We have presented a relatively brief introduction to log-linear analysis.  It is by no means complete; several book-length treatments describe log-linear analysis with much more breadth and depth (e.g., Wickens, 1989).  Our intent is to provide readers with enough of a sense of what log-linear analysis can do that they can then decide if it would serve them and if they want to learn more.

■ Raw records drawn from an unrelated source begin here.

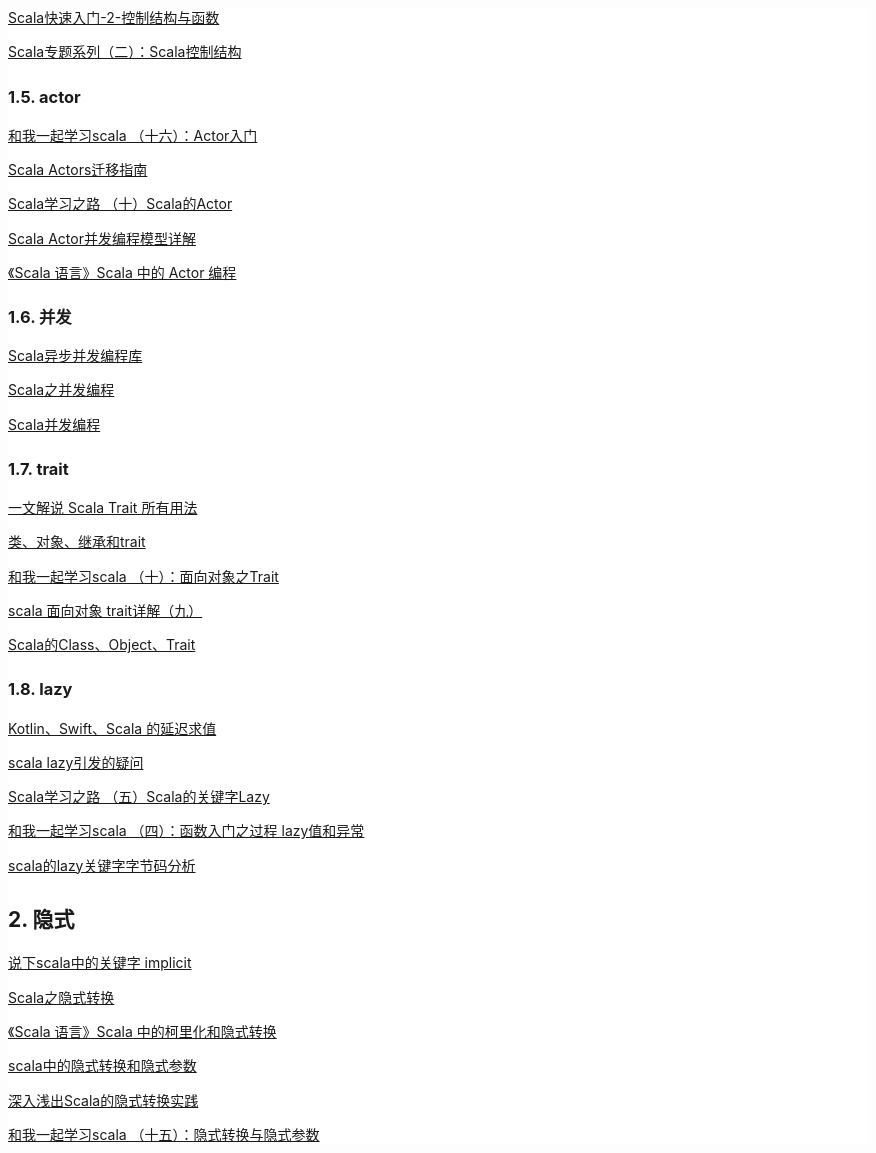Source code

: [Scala快速入门-2-控制结构与函数](https://mp.weixin.qq.com/s/VMrcd9OD9p4ETj8CSHzh-A)

[Scala专题系列（二）：Scala控制结构](https://mp.weixin.qq.com/s/KJGTc0uqSGAujNC5stOlog)

###  1.5. <a name='actor'></a>actor

[和我一起学习scala （十六）：Actor入门](https://mp.weixin.qq.com/s/Sr61w6EPhTKETKdFd0AIjg)

[Scala Actors迁移指南](https://mp.weixin.qq.com/s/XoJ0iIdTQVI9RT6yGv4myA)

[Scala学习之路 （十）Scala的Actor](https://www.cnblogs.com/qingyunzong/p/8886061.html)

[Scala Actor并发编程模型详解](https://mp.weixin.qq.com/s/yfse2QAz5NDEtrNC0wJP-A)

[《Scala 语言》Scala 中的 Actor 编程](https://mp.weixin.qq.com/s/kzJ2KvPtuFTGFTG2-YmpRA)

###  1.6. <a name='-1'></a>并发

[Scala异步并发编程库](https://mp.weixin.qq.com/s/SsSpIE0vmqLhpU0lNSWwqg)

[Scala之并发编程](https://mp.weixin.qq.com/s/o4b4TuRQ0mGfzBwJ-r7Vqw)

[Scala并发编程](https://mp.weixin.qq.com/s/1IDJctw8nfZ_UKL1sgwshg)

###  1.7. <a name='trait'></a>trait

[一文解说 Scala Trait 所有用法](https://www.6aiq.com/article/1534060892937)

[类、对象、继承和trait](https://www.cnblogs.com/bigdatalearnshare/p/14104916.html)

[和我一起学习scala （十）：面向对象之Trait](https://mp.weixin.qq.com/s/F_e9aIr1PCEEi8GB7pf42Q)

[scala 面向对象 trait详解（九）](https://www.cnblogs.com/linxizhifeng/p/9262697.html)

[Scala的Class、Object、Trait](https://mp.weixin.qq.com/s/f-qGgFX50DvNzEQzwTzGPA)

###  1.8. <a name='lazy'></a>lazy

[Kotlin、Swift、Scala 的延迟求值](https://mp.weixin.qq.com/s/kZERAD4-ydroAwcqy5QsjA)

[scala lazy引发的疑问](https://www.jianshu.com/p/8ec53b97b5a6)

[Scala学习之路 （五）Scala的关键字Lazy](https://www.cnblogs.com/qingyunzong/p/8869761.html)

[和我一起学习scala （四）：函数入门之过程 lazy值和异常](https://mp.weixin.qq.com/s/-CnP24ZOolY5c8z4x6ytsA)

[scala的lazy关键字字节码分析](https://mp.weixin.qq.com/s/ugiqH1Veq_kDPLDZh-bF5Q)

##  2. <a name='-1'></a>隐式

[说下scala中的关键字 implicit](https://mp.weixin.qq.com/s/e4bBJVx_jcVZwTCpt_joOQ)

[Scala之隐式转换](https://mp.weixin.qq.com/s/2CfJHm-g4FGpg-fWxvb_FA)

[《Scala 语言》Scala 中的柯里化和隐式转换](https://mp.weixin.qq.com/s/-bHwDaEQRYWYi7uov8UEWA)

[scala中的隐式转换和隐式参数](https://mp.weixin.qq.com/s/DgX-iju_yw_bwj3aiYj9cQ)

[深入浅出Scala的隐式转换实践](https://mp.weixin.qq.com/s/Fjibqf4eFcAyNfclLz2_aQ)

[和我一起学习scala （十五）：隐式转换与隐式参数](https://mp.weixin.qq.com/s/N4UiUejH-0SI7K5biVkHZg)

Throughout we have noted how log-linear analysis and other analyses of contingency tables can be effected with an interactive computer program, ILOG.  We find that the analysis of hierarchical log-linear models works best when approached interactively, which is what the ILOG program does.  We encourage interested readers to enter their own data into ILOG, or use the Bakeman and Brownlee data given earlier, and then try running the various procedures.  As is generally true, exploring the various options that a computer program permits is often an excellent way to learn more about both the analysis performed and the program’s capabilities.

ILOG has several advantages.  As noted earlier, standard statistical packages typically have one or two log-linear analysis routines.  Often they produce many pages of output.  As noted here, log-linear analysis typically proceeds by comparing models in a hierarchic series, searching for a model to interpret.  This is inherently an interactive process, a process that an interactive program like ILOG greatly facilitates.

The exploration required for interpretation of log-linear results likewise is more efficient when approached interactively, and again this is facilitated by the procedures ILOG provides (Examine the Selected Model, Examine as Two-Way Tables).  Finally, ILOG lets you import tables that were exported by spread sheet or statistical package programs as tab-delimited files, manipulate and modify contingency tables with considerable flexibility (Modify This Table), export initial or modified tables as tab-delimited files that can be imported into spread sheet and statistical analysis programs, and read or paste its tab-delimited output into a standard spread sheet program for further manipulation and analysis.